→ **YOUR TASK**
Find each line of the material below in which the word "front" occurs, and return it.

→ **GIVEN RECORDS**
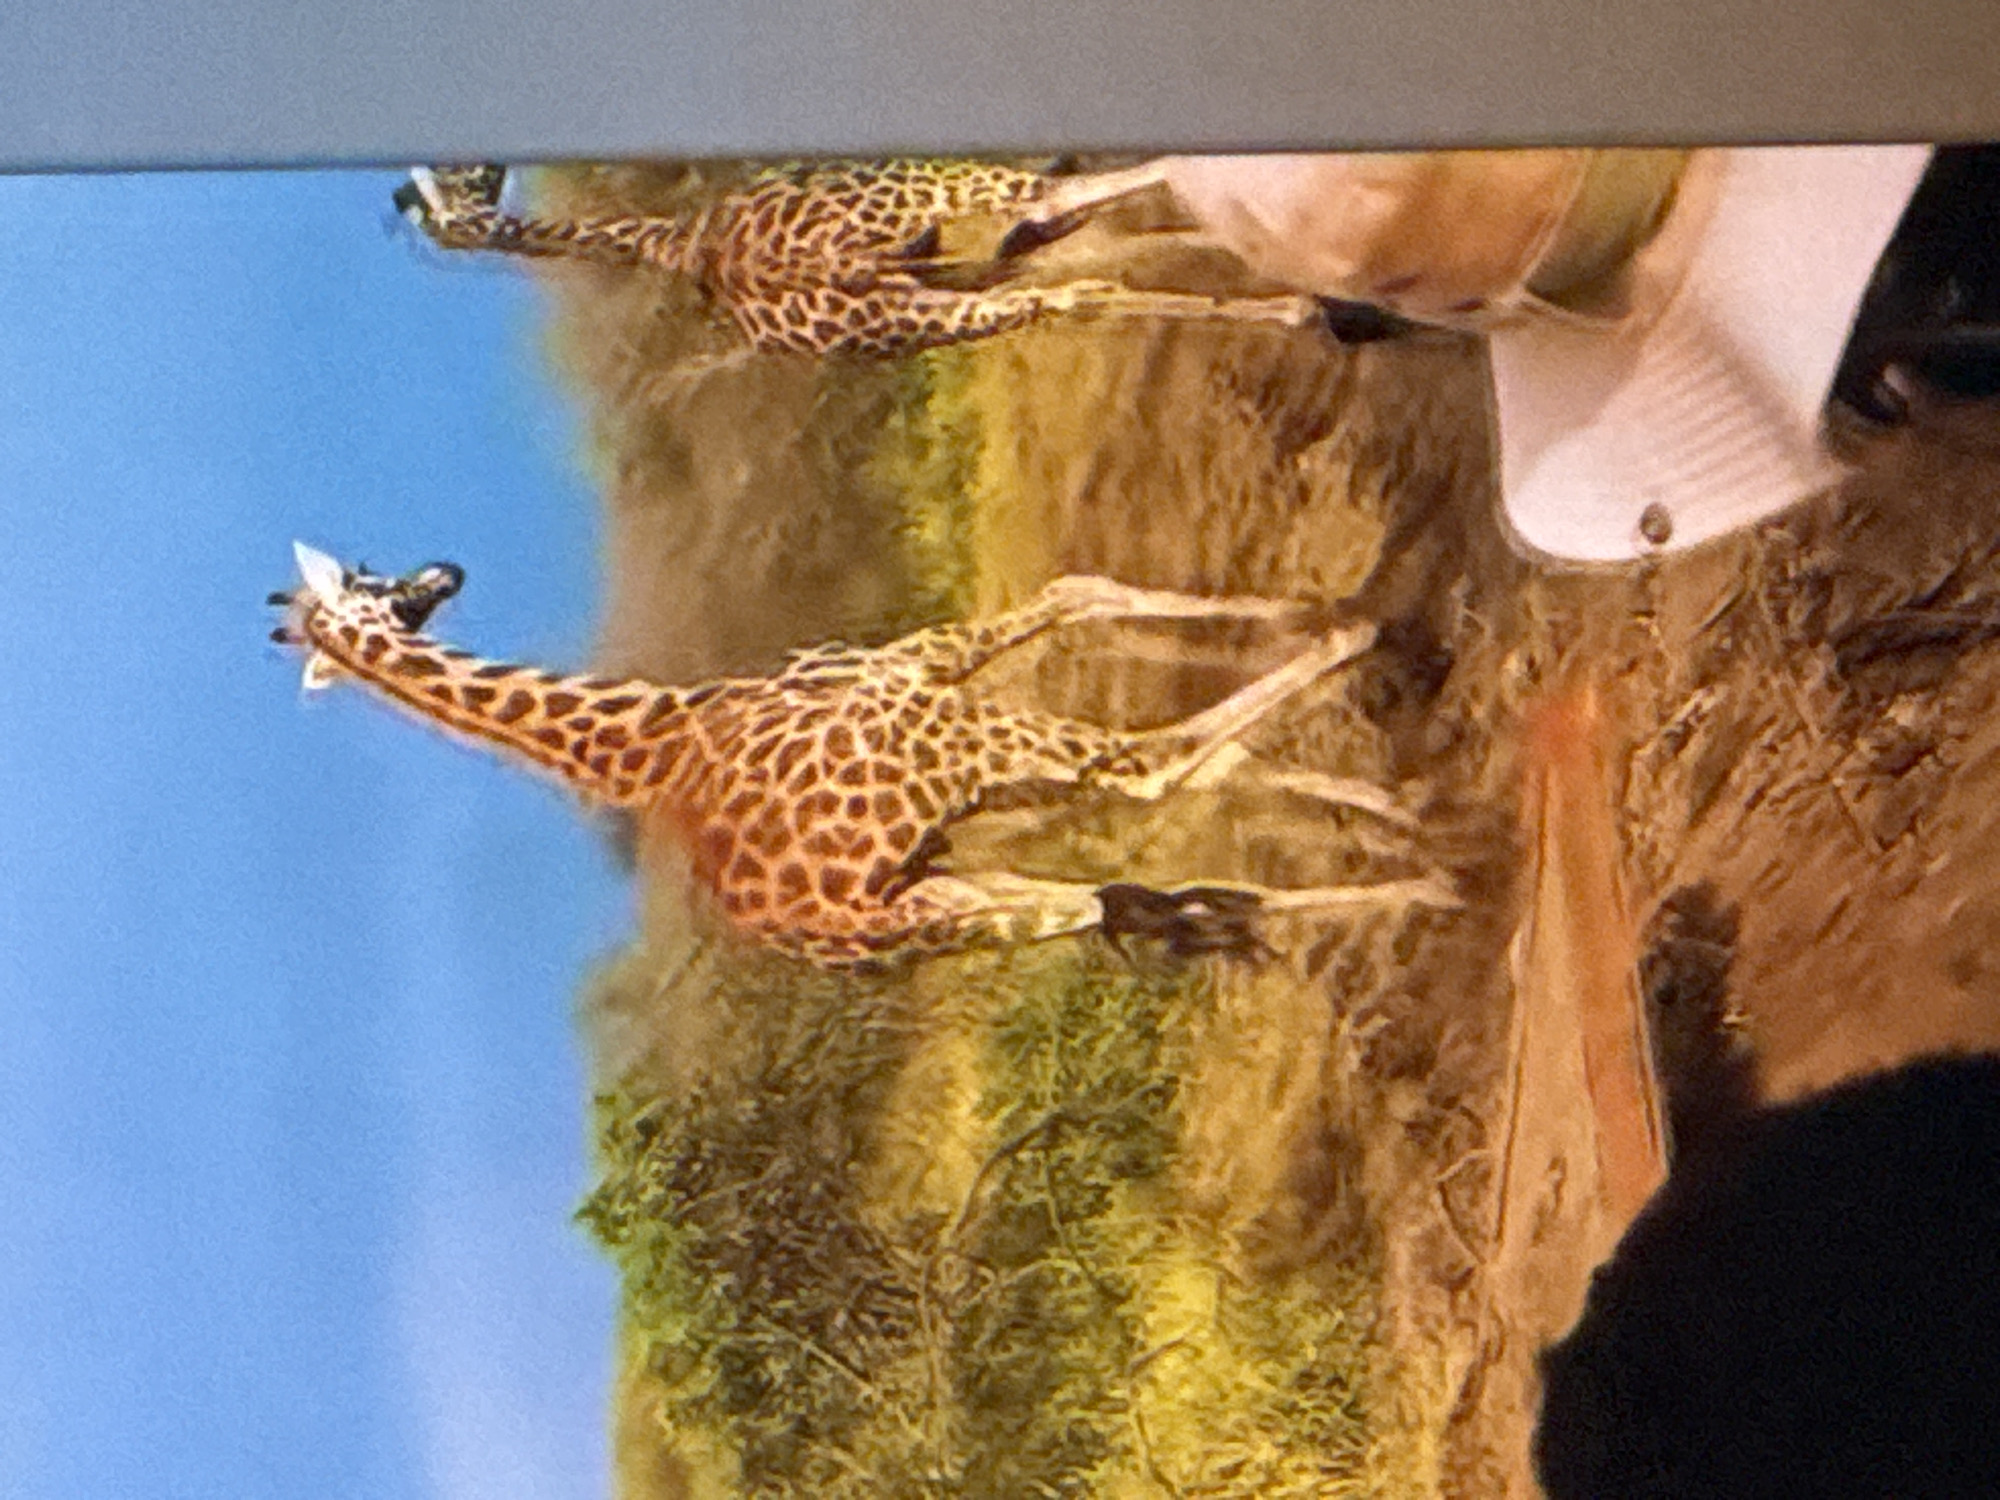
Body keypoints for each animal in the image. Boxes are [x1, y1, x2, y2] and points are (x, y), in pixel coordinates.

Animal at [270, 544, 1451, 967]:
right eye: (376, 583)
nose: (442, 572)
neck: (656, 740)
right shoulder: (938, 712)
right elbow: (1152, 730)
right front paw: (1347, 622)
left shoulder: (953, 776)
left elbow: (1080, 592)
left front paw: (1391, 804)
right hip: (959, 822)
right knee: (1148, 782)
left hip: (952, 906)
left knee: (1131, 890)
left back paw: (1421, 866)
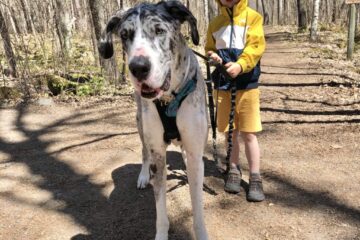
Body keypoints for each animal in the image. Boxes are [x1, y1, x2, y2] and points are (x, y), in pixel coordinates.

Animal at [100, 0, 210, 239]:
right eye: (124, 34)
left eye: (159, 30)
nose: (138, 67)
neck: (170, 99)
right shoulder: (158, 154)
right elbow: (161, 212)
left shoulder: (195, 152)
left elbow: (198, 211)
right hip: (141, 124)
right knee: (144, 152)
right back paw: (143, 176)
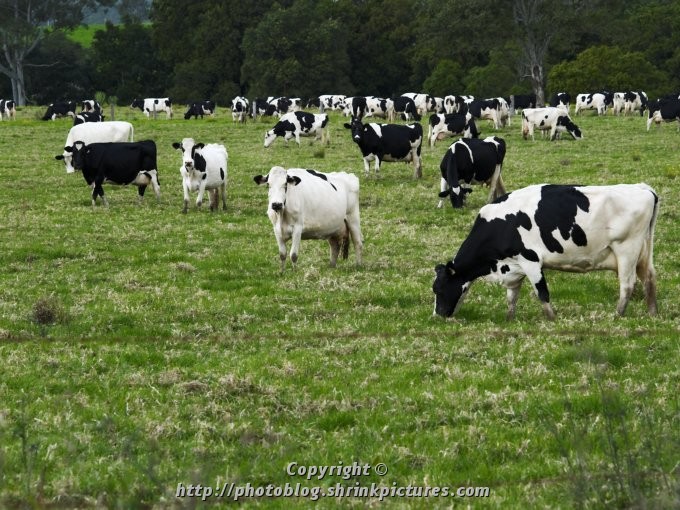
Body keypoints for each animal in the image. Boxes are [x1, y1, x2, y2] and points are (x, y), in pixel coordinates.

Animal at [433, 183, 659, 320]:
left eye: (438, 289)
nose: (437, 315)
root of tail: (643, 188)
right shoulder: (513, 266)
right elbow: (512, 296)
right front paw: (509, 318)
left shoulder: (530, 260)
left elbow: (541, 292)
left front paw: (551, 318)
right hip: (643, 253)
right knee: (649, 278)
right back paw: (652, 313)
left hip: (626, 250)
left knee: (627, 285)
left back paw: (617, 315)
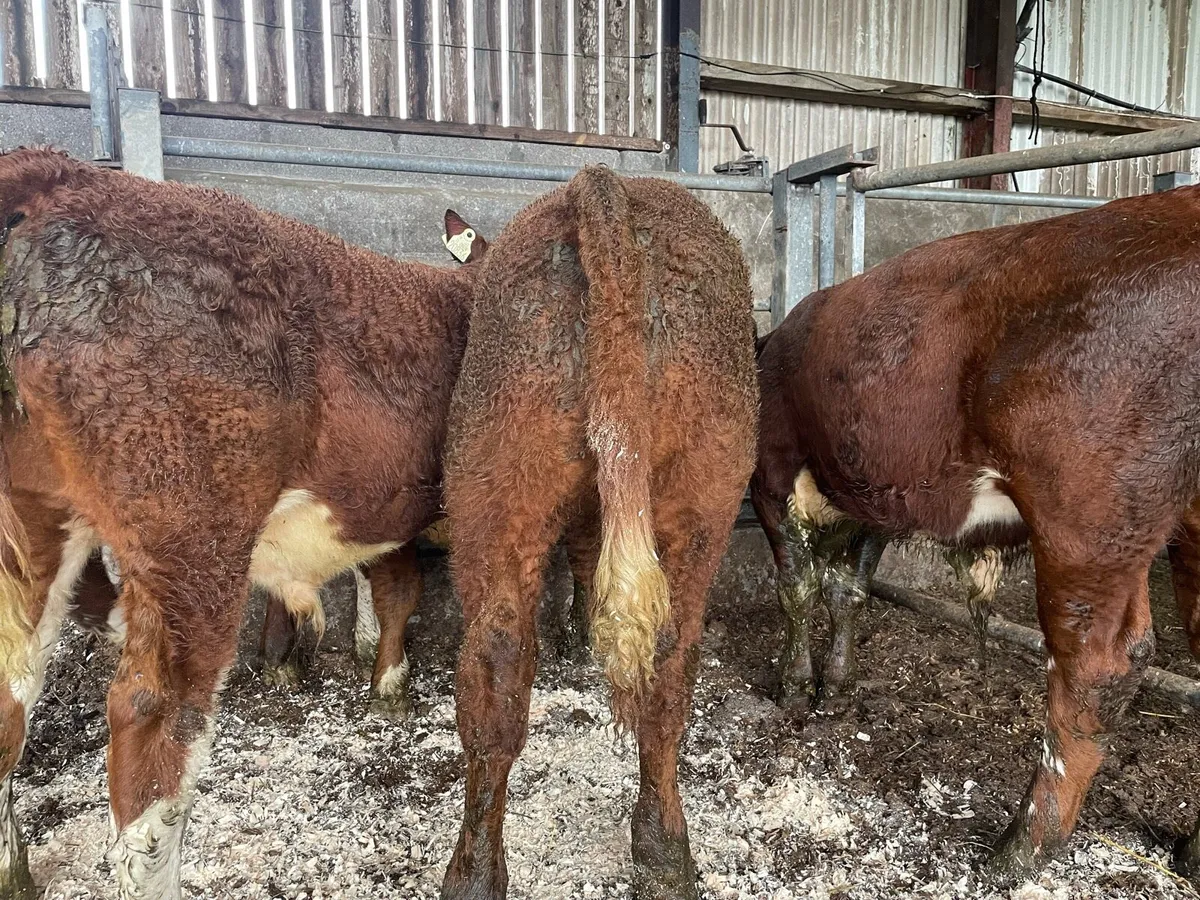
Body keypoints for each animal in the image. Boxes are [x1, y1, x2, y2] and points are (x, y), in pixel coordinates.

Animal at [0, 147, 479, 898]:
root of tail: (61, 174)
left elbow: (385, 582)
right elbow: (400, 589)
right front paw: (389, 684)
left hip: (37, 516)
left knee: (11, 691)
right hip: (189, 532)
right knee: (155, 723)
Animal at [750, 183, 1200, 884]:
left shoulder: (773, 478)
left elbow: (796, 590)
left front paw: (794, 686)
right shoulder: (879, 498)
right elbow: (848, 592)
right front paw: (836, 682)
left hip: (1089, 519)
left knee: (1098, 669)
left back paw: (1021, 847)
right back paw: (1191, 851)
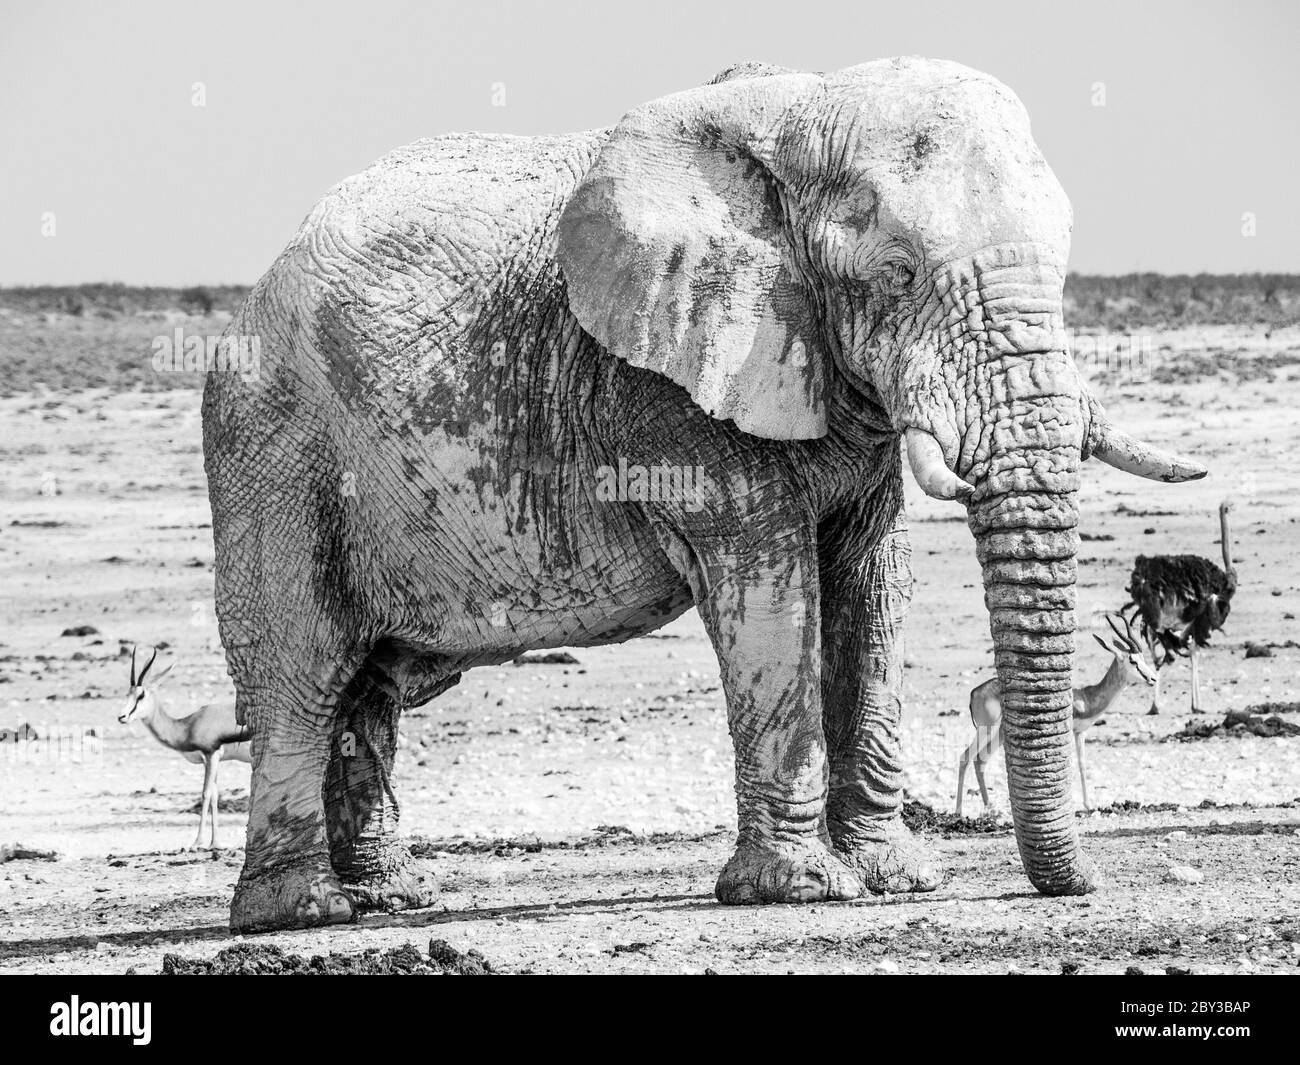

→ **SOLUTION**
right front paw: (1347, 622)
left front paw: (1391, 804)
right front paw: (509, 318)
left front paw: (551, 318)
right front paw: (389, 684)
left front paw: (794, 686)
right front paw: (836, 682)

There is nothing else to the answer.